As The Last of Us approaches its season finale, the latest episode “Kin”, takes us to Jackson, Wyoming, and sees an overdue brotherly reunion between Gabriel Luna’s (Terminator:Dark Fate) character Tommy and Pedro Pascal’s (The Mandalorian) character Joel. In a recent interview with Entertainment Weekly, Gabriel Luna talks about connecting with and creating Tommy’s backstory.
The first episode of The Last of Us introduces Tommy Miller as a carefree man who gets into bar fights and comes looking for breakfast at Joel’s place. A caring and compassionate man, Tommy survived the early years of the outbreak with Joel. However, the two separated as Tommy wanted to live a more meaningful life than one that was based solely on survival, leading him to join the Fireflies, a militia group in the series, and later seek redemption and rehabilitation through the community of Jackson.
In the interview with Entertainment Weekly, Luna talks about what the character of Tommy had to go through once he arrived in Boston.
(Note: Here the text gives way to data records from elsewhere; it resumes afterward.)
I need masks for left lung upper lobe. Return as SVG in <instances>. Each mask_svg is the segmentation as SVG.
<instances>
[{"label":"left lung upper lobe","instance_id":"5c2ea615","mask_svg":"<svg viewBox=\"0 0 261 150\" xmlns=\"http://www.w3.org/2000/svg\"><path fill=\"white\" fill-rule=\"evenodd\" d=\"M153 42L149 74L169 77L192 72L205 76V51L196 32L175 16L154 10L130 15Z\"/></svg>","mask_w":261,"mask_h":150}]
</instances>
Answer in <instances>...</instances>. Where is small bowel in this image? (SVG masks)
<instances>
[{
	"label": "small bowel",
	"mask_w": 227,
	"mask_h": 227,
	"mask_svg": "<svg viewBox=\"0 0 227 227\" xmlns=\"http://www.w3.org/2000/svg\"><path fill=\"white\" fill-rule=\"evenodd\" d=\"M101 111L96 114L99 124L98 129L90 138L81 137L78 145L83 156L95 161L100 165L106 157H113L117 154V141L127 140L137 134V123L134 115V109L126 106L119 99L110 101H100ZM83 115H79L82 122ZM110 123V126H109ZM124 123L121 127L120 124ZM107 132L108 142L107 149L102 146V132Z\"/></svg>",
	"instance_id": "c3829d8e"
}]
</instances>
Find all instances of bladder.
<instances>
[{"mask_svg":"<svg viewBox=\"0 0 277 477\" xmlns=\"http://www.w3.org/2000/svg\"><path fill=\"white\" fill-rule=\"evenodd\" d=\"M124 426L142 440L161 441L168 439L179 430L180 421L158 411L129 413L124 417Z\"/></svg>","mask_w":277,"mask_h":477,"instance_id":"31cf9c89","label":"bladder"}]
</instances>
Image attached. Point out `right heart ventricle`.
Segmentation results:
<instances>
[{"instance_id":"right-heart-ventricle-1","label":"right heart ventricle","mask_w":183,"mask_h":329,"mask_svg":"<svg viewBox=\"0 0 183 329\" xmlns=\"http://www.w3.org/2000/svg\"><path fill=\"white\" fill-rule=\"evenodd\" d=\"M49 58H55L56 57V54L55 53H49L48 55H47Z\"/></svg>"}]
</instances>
He said that Tommy had to ” find somewhere to apply his skill and his need to fight, to restore life and joy and the reasons for living, not just survival.” He adds that in his mind, Tommy realizes that the pattern he had fallen into once he joined the fireflies of killing people didn’t cease and that it likely “increased exponentially.”
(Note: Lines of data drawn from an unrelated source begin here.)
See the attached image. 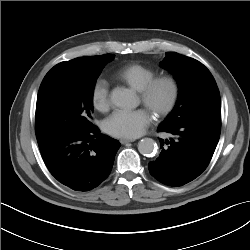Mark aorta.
<instances>
[{
  "label": "aorta",
  "mask_w": 250,
  "mask_h": 250,
  "mask_svg": "<svg viewBox=\"0 0 250 250\" xmlns=\"http://www.w3.org/2000/svg\"><path fill=\"white\" fill-rule=\"evenodd\" d=\"M111 102L119 108H131L135 104L134 94L121 88H115L110 94ZM138 151L147 157H153L157 152V144L151 138H144L138 143Z\"/></svg>",
  "instance_id": "1"
}]
</instances>
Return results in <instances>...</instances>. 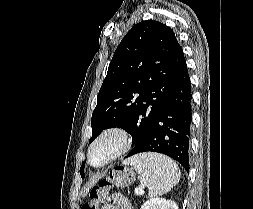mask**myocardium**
Segmentation results:
<instances>
[{
	"instance_id": "f54148a6",
	"label": "myocardium",
	"mask_w": 253,
	"mask_h": 209,
	"mask_svg": "<svg viewBox=\"0 0 253 209\" xmlns=\"http://www.w3.org/2000/svg\"><path fill=\"white\" fill-rule=\"evenodd\" d=\"M117 136L119 138V146L117 150L110 156L108 157L104 162L101 164L95 165L92 163V152L94 147L100 143L102 140H104L108 136ZM132 144V137L129 132V130L123 126L120 125H112L104 128L96 137L95 139L91 142L89 148H88V153H87V159L88 163L90 166L94 168H102L119 157H121L123 154H125L131 147Z\"/></svg>"
}]
</instances>
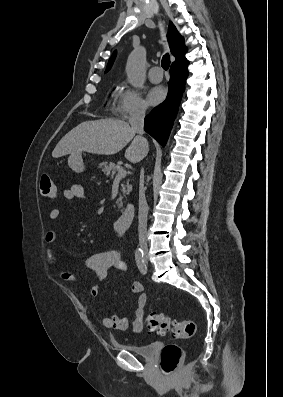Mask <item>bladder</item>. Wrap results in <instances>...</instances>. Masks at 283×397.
Listing matches in <instances>:
<instances>
[{
    "label": "bladder",
    "mask_w": 283,
    "mask_h": 397,
    "mask_svg": "<svg viewBox=\"0 0 283 397\" xmlns=\"http://www.w3.org/2000/svg\"><path fill=\"white\" fill-rule=\"evenodd\" d=\"M158 347V342H151L145 345H120V348L145 359L153 358L158 350Z\"/></svg>",
    "instance_id": "31cf9c89"
}]
</instances>
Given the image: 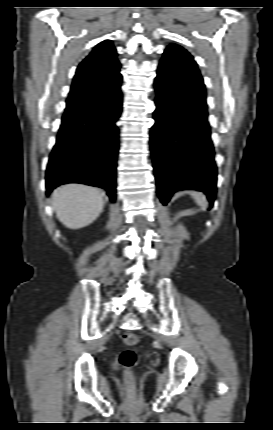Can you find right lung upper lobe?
Returning a JSON list of instances; mask_svg holds the SVG:
<instances>
[{"label": "right lung upper lobe", "mask_w": 273, "mask_h": 430, "mask_svg": "<svg viewBox=\"0 0 273 430\" xmlns=\"http://www.w3.org/2000/svg\"><path fill=\"white\" fill-rule=\"evenodd\" d=\"M120 63L117 52L110 40L96 45L92 52L78 66L72 87L67 99L65 114L84 106L89 97V91L100 86L103 79L121 78Z\"/></svg>", "instance_id": "right-lung-upper-lobe-1"}]
</instances>
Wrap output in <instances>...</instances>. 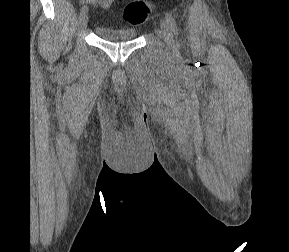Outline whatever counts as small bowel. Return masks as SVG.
Masks as SVG:
<instances>
[{"mask_svg": "<svg viewBox=\"0 0 289 252\" xmlns=\"http://www.w3.org/2000/svg\"><path fill=\"white\" fill-rule=\"evenodd\" d=\"M84 5H98L101 8H108L110 7L115 0H80Z\"/></svg>", "mask_w": 289, "mask_h": 252, "instance_id": "1", "label": "small bowel"}]
</instances>
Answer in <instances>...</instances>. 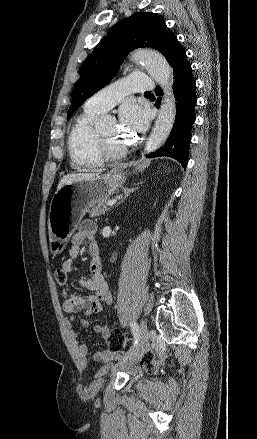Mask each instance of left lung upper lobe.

He also talks of an emotional scene straight out of the game that the show is based on. This is a scene that he shares with Pedro Pascal. Luna describes how the pair worked together to make the scene true to the source material, and that they restructured the delivery and unfolding of it rather than change it.
Luna says, “It made it feel right in terms of the way we hit each of these beats: how I eventually build the courage to stand up to [Joel] and tell him the truth and tell him what is an extremely joyful thing for me but potentially a very hurtful thing for him to hear, that I was gonna be a father. That was pretty much the only scene on the slate that whole day. It was just Pedro and I being brothers and doing what brothers do: laughing, joking, needling each other, and eventually fighting.”
The scene is very powerful in that sense, and Luna does a good job of displaying Tommy as an empathetic man that is “rebuilding, reconstructing his spirit, reconstructing his heart, and building a family of his own in the name of survival”, via TV Guide. .
The Last of Us season one continues Sundays at 9/8c on HBO. The Last of Us episode seven will drop on February 26.